The now adult CGI-rendered form of SINNER appeared on screen. “Identify,” she said tersely. The image was marred by static.

Jim-Bean blinked. “What?”

“Identifying…”

”What’s she doing?” asked Hammer.

“I don’t know, but she seems pissed off,” said Jim-Bean, brow furrowed. Falling thousands of feet out of an airplane while being pursued by an eyeball-sucking monster didn’t bother him. But SINNER’s emotional state obviously did.

All of their cistrons lit up. They pulled their cistrons out. Each flashed on the screen: IDENTIFYING…

A bright red beam flared from the base of each cistron’s camera, scanning the hand that held the cistron.

“DUPLICATE SIGNAL.” Accused each cistron. “SECURITY COMPROMISED.”

The cistrons squealed an alert in unison.

“I’ve seen this before!” shouted Guppy. “Throw it!”

“But—“ began Jim-Bean.

“Throw it!” And to demonstrate, Guppy tossed his cistron as hard as he could into the field.

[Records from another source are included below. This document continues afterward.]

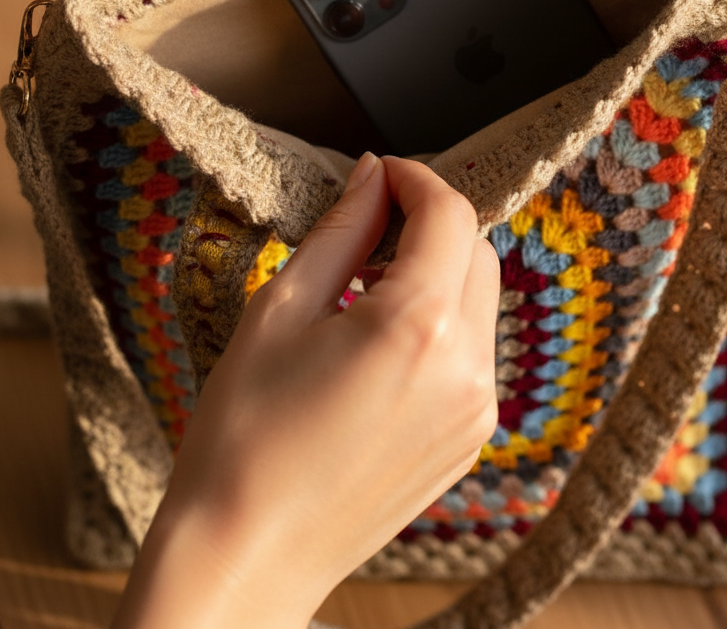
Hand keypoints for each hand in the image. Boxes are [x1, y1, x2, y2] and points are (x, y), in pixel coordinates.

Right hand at [112, 155, 499, 628]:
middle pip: (476, 251)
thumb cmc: (245, 435)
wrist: (248, 553)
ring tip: (367, 285)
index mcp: (418, 326)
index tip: (382, 174)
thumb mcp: (282, 309)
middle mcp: (466, 368)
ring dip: (437, 272)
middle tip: (372, 223)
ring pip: (480, 300)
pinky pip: (475, 353)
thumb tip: (372, 175)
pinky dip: (442, 324)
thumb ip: (341, 230)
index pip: (448, 215)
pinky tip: (382, 339)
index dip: (416, 178)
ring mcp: (476, 410)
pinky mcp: (470, 440)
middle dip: (431, 223)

The other agents followed suited.

There wasn’t much time to dive to the ground. The explosion was contained but powerful – a small nuclear detonation, just like the one that had consumed Agent Blade so many years ago.

They rolled as the shockwave billowed outwards, flattening reeds and agents alike. Jim-Bean was the first to get to his feet.

“What the hell just happened?”

“We’ve just been burned,” said Hammer grimly.